Another glass-oriented work in the exhibition, circuit breaker (2021-22) by Sally Craven, imposes onto the centre gallery space. It’s made from a chain of large delicate glass rings that hang from the ceiling to the floor, and ends in a slight curve. Surrounding this glass chain is Craven’s second artwork, a body without organs (2021-2022), a set of enclosed plaster blocks from whose cracks ooze coloured glass. Undoubtedly a nod to Gilles Deleuze and Felix Guatarri’s concept of the same name, a body without organs suggests our bodies to be more fluid and porous than commonly understood, and seeks to understand what the unregulated potential of such a body could be.
Personally, I’ve always been particularly drawn to translucent materials and aesthetics—glass, mesh, ice, tracing paper, clouds, mist.

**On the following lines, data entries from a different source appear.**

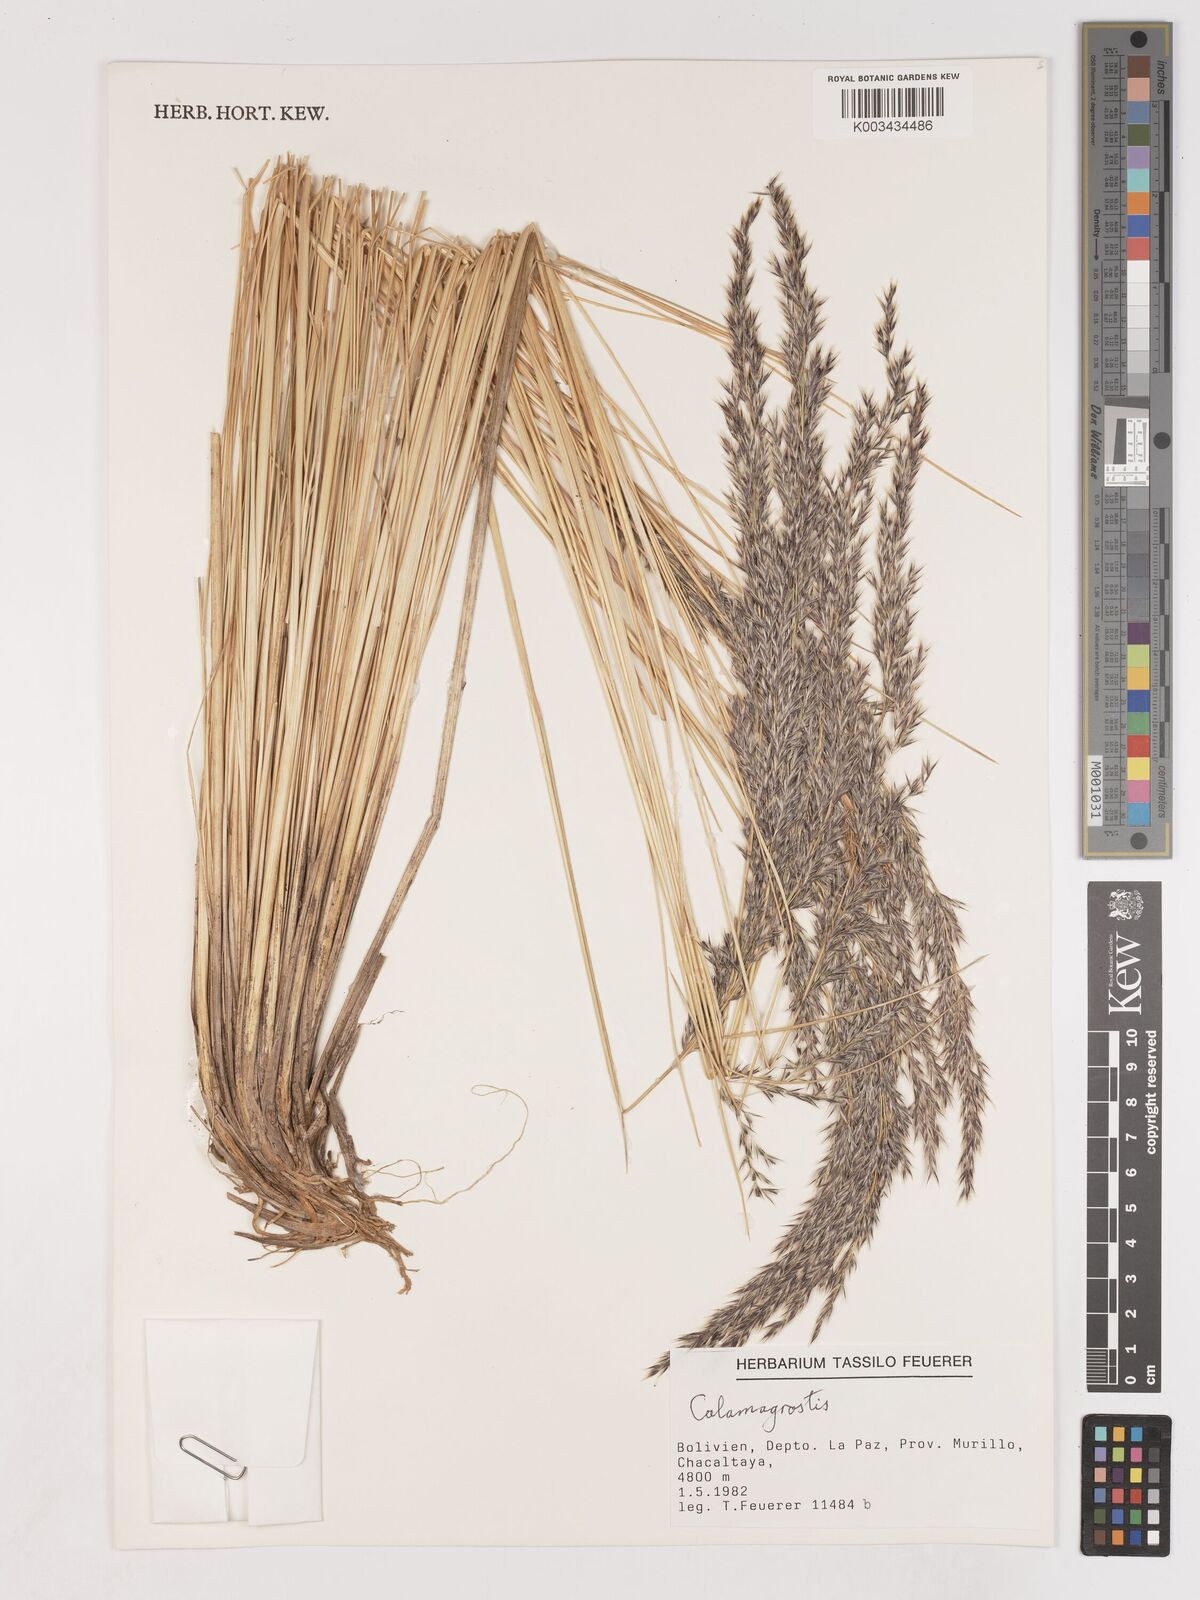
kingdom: Plantae
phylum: Tracheophyta
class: Liliopsida
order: Poales
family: Poaceae
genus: Cinnagrostis
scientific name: Cinnagrostis rigida
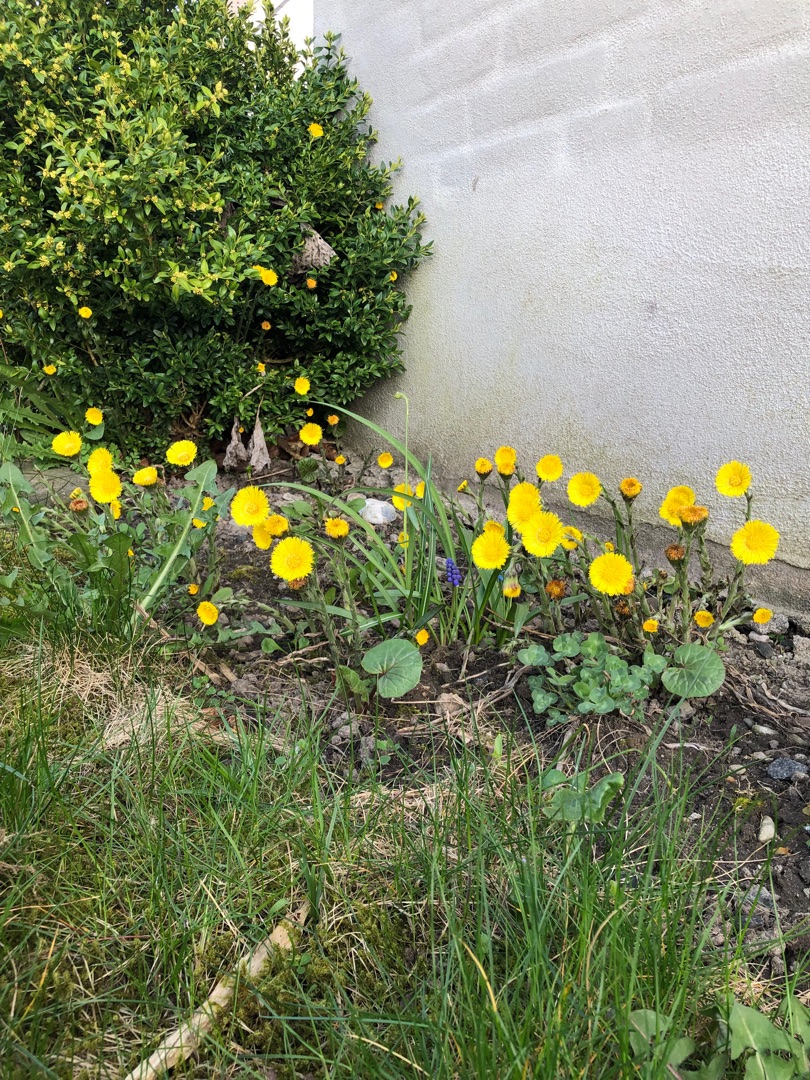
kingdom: Plantae
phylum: Tracheophyta
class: Magnoliopsida
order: Asterales
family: Asteraceae
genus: Tussilago
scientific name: Tussilago farfara
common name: Følfod
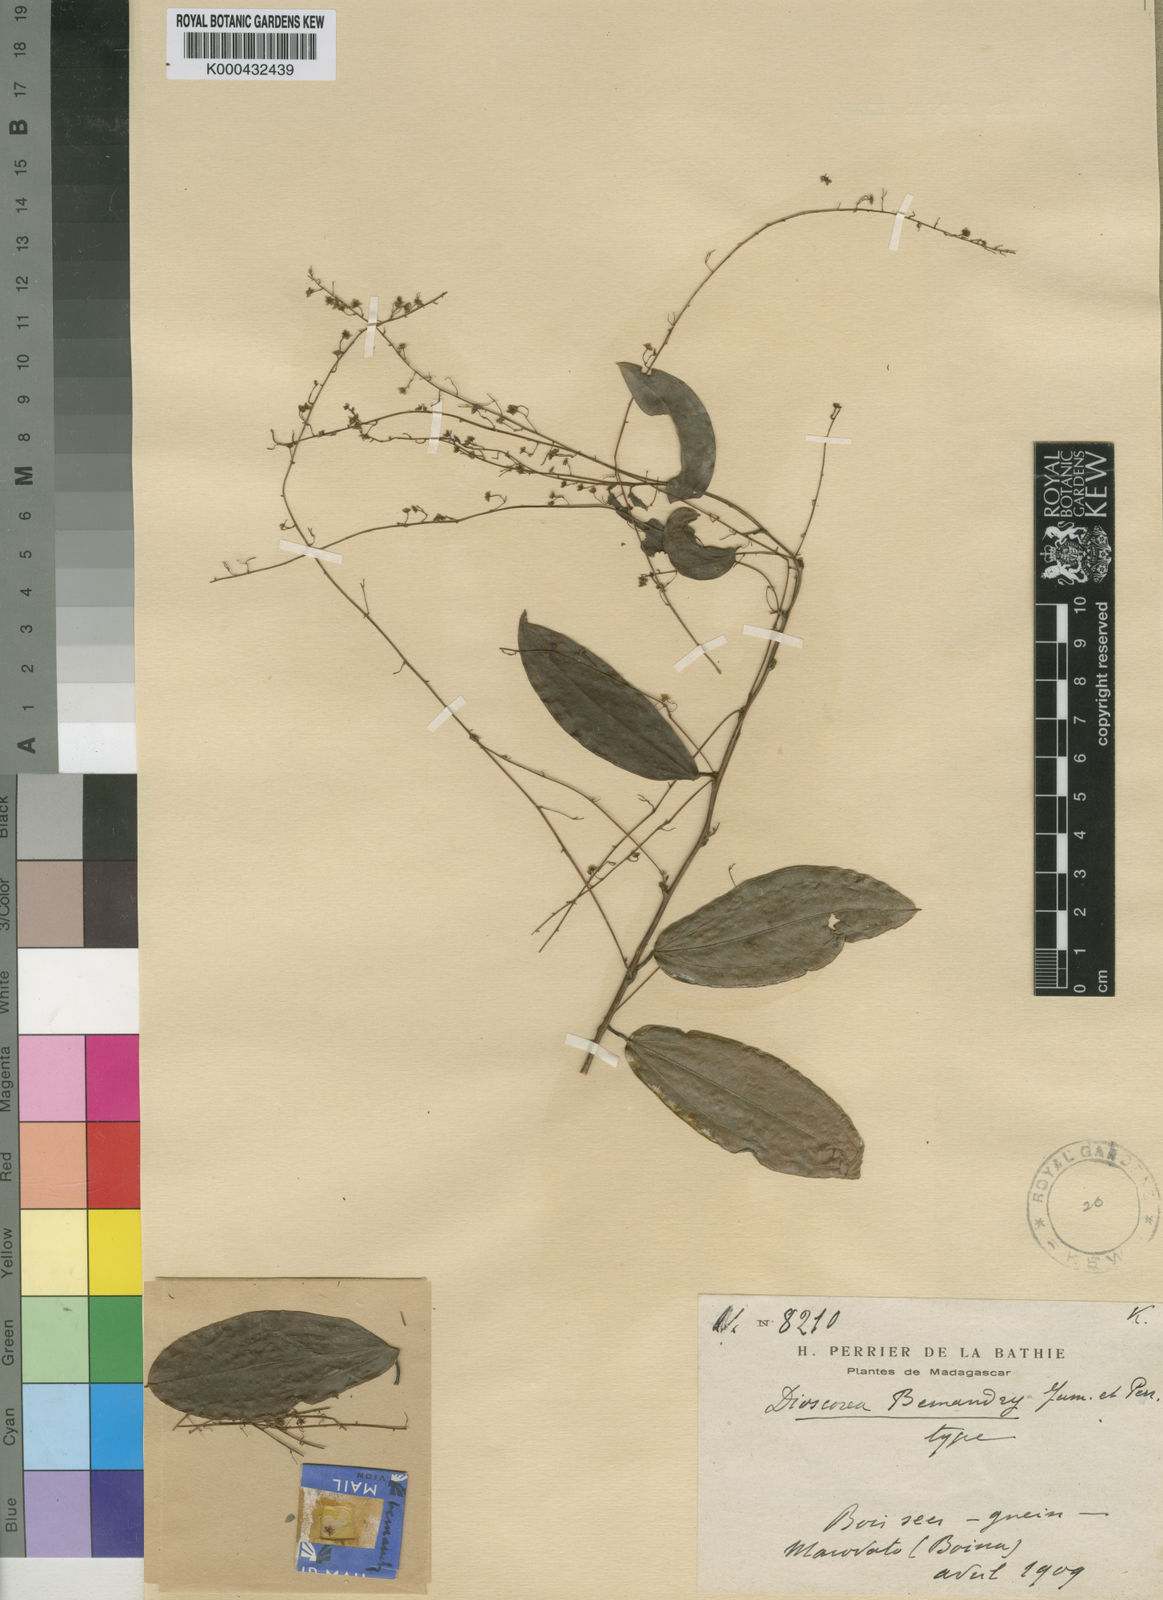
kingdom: Plantae
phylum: Tracheophyta
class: Liliopsida
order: Dioscoreales
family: Dioscoreaceae
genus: Dioscorea
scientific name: Dioscorea bemandry
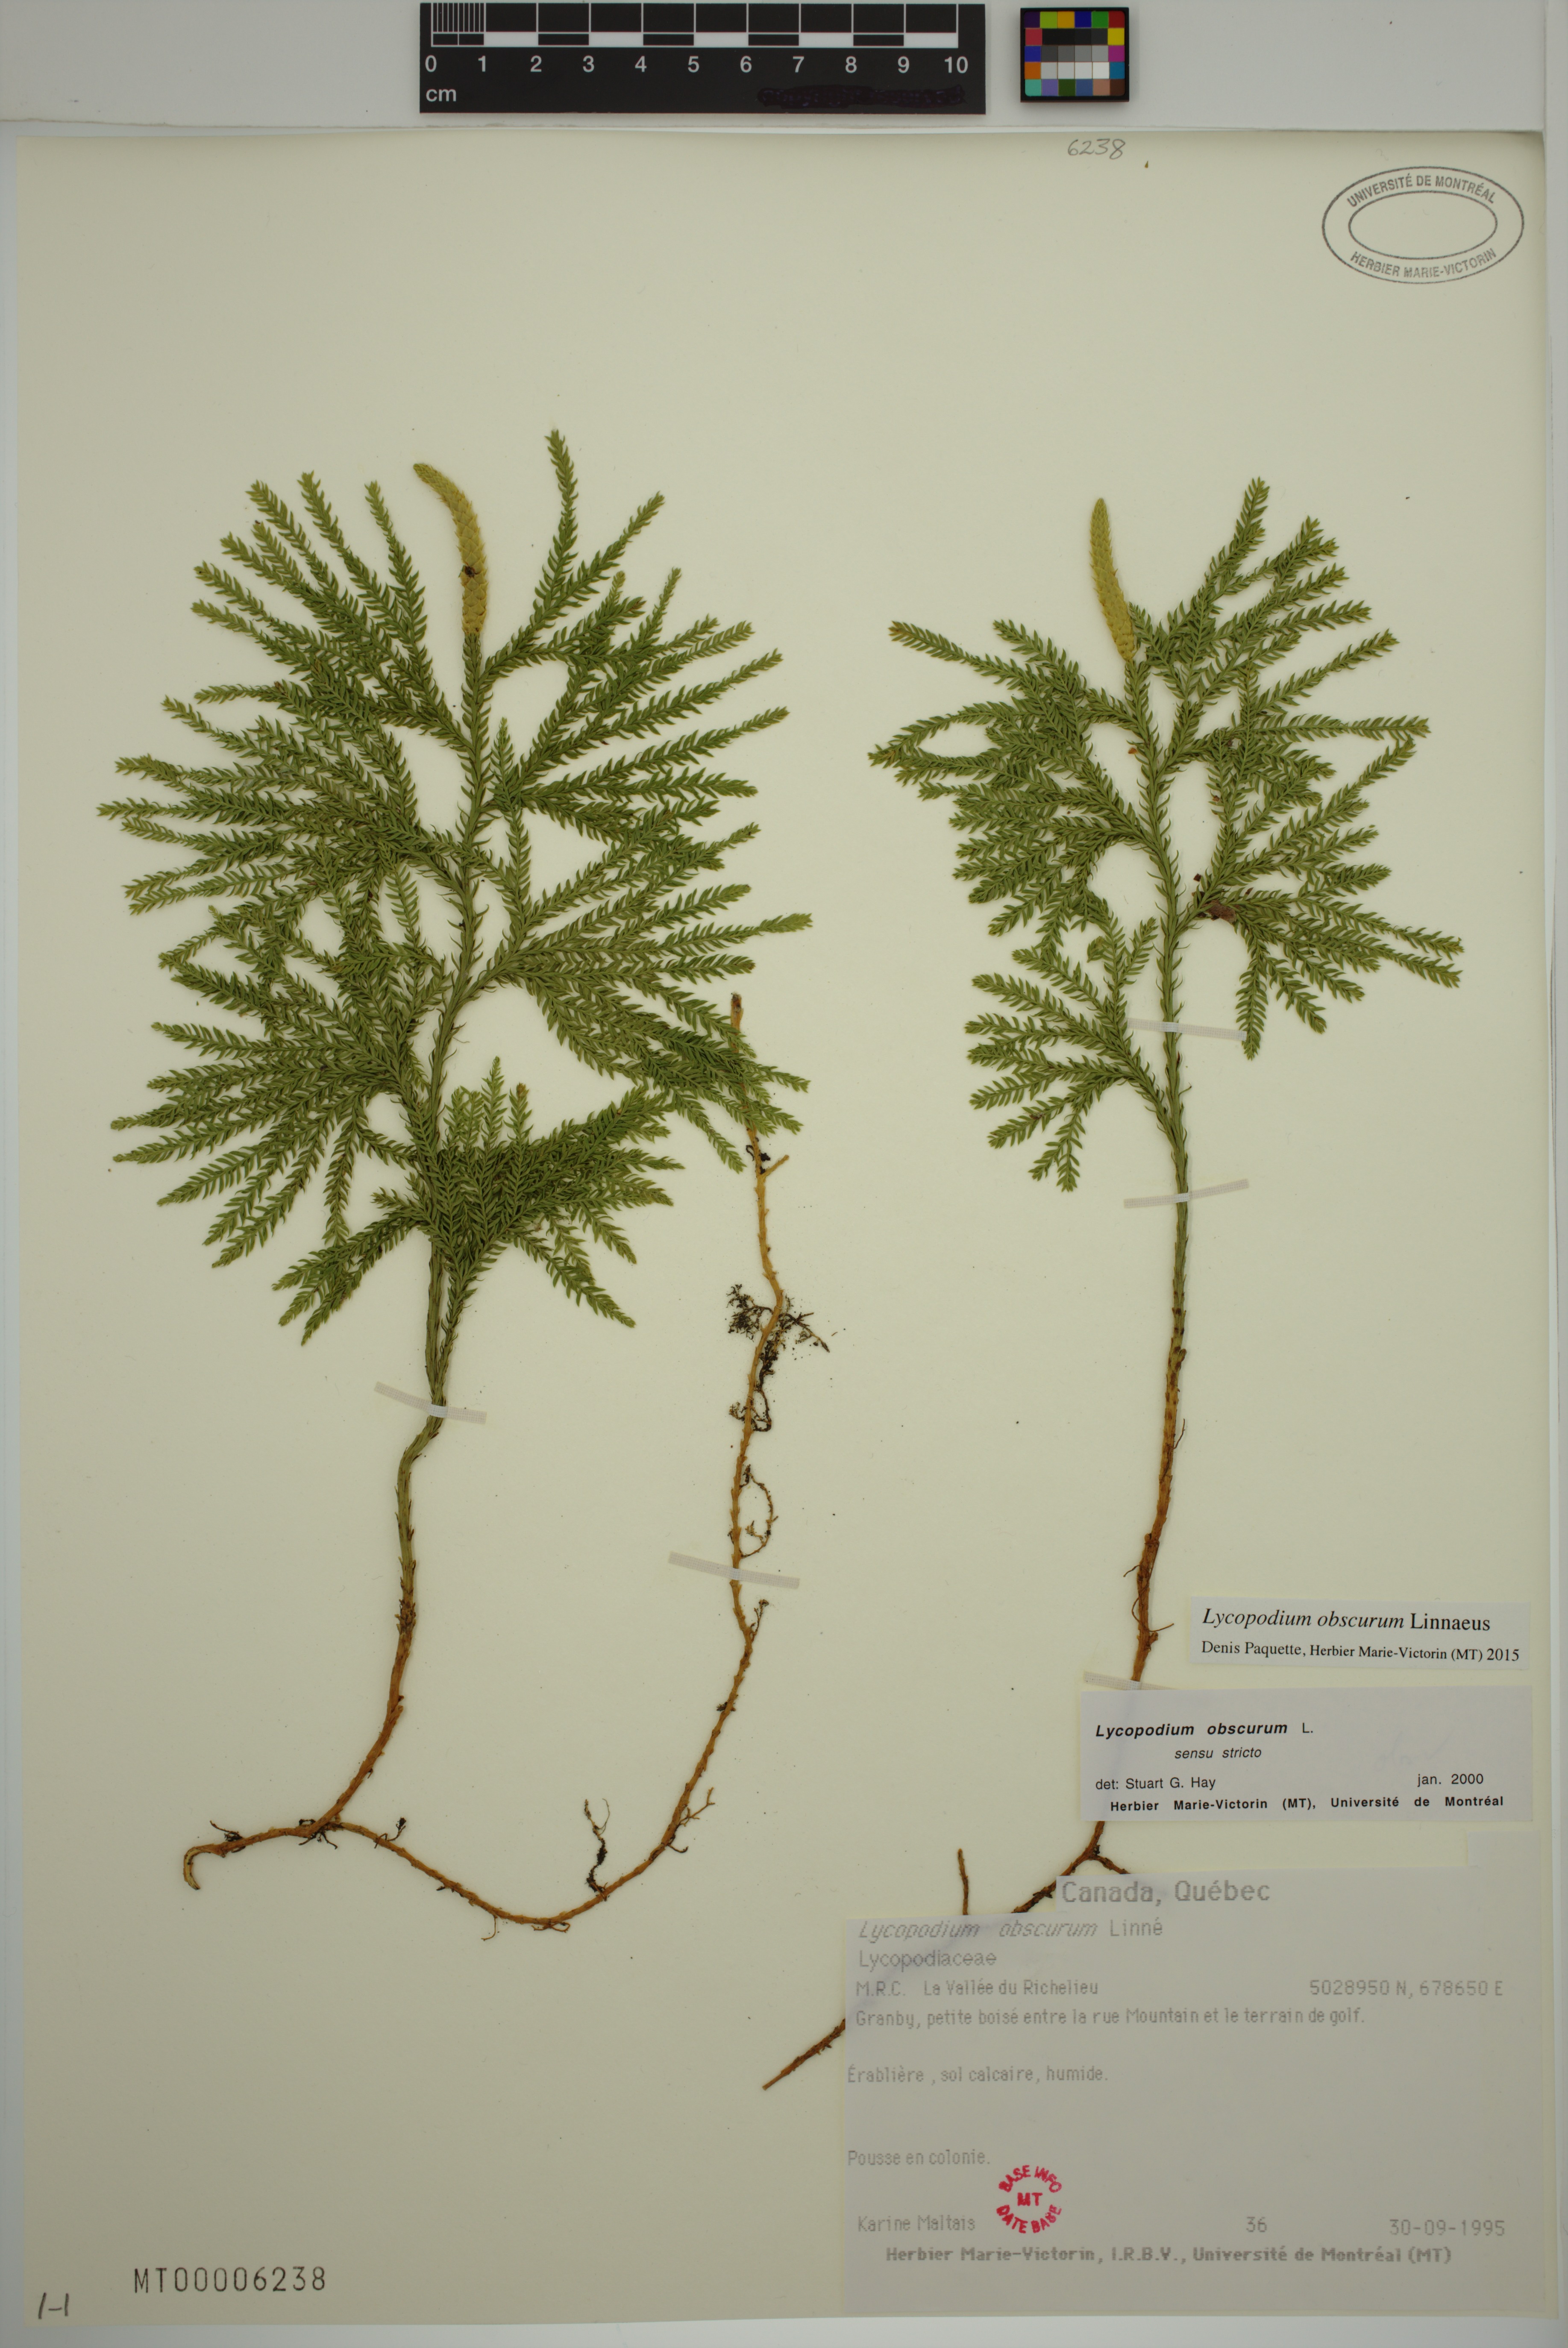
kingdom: Plantae
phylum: Tracheophyta
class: Lycopodiopsida
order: Lycopodiales
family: Lycopodiaceae
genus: Dendrolycopodium
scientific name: Dendrolycopodium obscurum
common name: Common ground-pine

These materials have always felt related to feelings of fluidity, vagueness, obfuscation, and gentleness, feelings I ascribe to different and malleable ways of thinking about gender, desire, and the body. What are the potentials of the body and gender when we untether them from the rigidity and solidity trying to contain and regulate them?
In a way, Craven’s work calls attention to the very fissures of embodied (and political) life that perhaps Rosenberg was speaking of, and that Hall is working through. Many of these works encourage us to read and see objects differently, to be open to the political potentials of not always understanding, to be open to the vagueness, contradictions, and complexities of life. To circle back to Rosenberg writing in reference to reading Judith Butler, he notes that “reading Gender Trouble without understanding it is about making a vow to the fissures that constitute embodiment, us, and our world.” Reading without understanding “has something to do with not giving up on your desire.” And Reading Into Things is completely full with such desire(s).
Audrey Pfister writes, and works in the arts and is currently based in Naarm. They have a Bachelor of Art Theory and First Class Honours in Arts (Media, Culture, Technology). You can usually find Audrey in the library.